━━━ Supplied material ━━━

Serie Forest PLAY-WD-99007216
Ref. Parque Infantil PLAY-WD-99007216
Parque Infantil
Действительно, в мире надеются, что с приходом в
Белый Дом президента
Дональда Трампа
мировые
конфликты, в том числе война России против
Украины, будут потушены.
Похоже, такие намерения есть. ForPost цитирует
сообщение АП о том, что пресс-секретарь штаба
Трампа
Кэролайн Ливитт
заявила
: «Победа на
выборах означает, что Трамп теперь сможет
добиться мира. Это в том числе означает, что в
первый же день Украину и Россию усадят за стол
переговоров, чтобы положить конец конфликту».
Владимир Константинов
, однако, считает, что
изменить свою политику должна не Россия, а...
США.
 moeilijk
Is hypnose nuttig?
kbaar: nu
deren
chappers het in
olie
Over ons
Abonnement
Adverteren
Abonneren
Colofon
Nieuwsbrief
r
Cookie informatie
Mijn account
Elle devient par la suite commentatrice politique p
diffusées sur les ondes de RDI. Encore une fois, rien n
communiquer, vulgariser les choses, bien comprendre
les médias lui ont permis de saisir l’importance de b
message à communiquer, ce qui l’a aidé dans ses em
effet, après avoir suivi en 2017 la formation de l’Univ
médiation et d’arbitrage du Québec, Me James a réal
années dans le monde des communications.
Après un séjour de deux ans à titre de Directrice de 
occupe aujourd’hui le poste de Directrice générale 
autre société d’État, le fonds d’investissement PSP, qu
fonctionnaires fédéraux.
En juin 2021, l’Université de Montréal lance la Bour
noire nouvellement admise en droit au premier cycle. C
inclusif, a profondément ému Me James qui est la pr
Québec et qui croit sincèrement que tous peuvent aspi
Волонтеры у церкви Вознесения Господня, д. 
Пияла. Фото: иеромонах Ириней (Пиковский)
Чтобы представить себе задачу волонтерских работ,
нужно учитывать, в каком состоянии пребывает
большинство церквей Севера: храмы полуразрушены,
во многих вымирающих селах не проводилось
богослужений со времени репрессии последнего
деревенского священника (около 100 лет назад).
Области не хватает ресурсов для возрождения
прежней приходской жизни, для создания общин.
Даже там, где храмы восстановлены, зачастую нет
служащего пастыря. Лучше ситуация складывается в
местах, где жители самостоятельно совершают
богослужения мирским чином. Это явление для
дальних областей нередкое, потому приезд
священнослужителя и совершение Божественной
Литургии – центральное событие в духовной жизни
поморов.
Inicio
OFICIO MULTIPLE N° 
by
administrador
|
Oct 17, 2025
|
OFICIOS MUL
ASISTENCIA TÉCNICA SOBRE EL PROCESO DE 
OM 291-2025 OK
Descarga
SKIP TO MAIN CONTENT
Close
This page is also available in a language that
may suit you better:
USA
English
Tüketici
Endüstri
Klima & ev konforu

━━━

* Brief: Repeat, character for character, the lines of the material above from the line with "les médias lui" through the line with "Даже там, где".

* Answer area:
les médias lui ont permis de saisir l’importance de b
message à communiquer, ce qui l’a aidé dans ses em
effet, après avoir suivi en 2017 la formation de l’Univ
médiation et d’arbitrage du Québec, Me James a réal
années dans le monde des communications.
Après un séjour de deux ans à titre de Directrice de 
occupe aujourd’hui le poste de Directrice générale 
autre société d’État, le fonds d’investissement PSP, qu
fonctionnaires fédéraux.
En juin 2021, l’Université de Montréal lance la Bour
noire nouvellement admise en droit au premier cycle. C
inclusif, a profondément ému Me James qui est la pr
Québec et qui croit sincèrement que tous peuvent aspi
Волонтеры у церкви Вознесения Господня, д. 
Пияла. Фото: иеромонах Ириней (Пиковский)
Чтобы представить себе задачу волонтерских работ,
нужно учитывать, в каком состоянии пребывает
большинство церквей Севера: храмы полуразрушены,
во многих вымирающих селах не проводилось
богослужений со времени репрессии последнего
деревенского священника (около 100 лет назад).
Области не хватает ресурсов для возрождения
прежней приходской жизни, для создания общин.
Даже там, где храмы восстановлены, зачастую нет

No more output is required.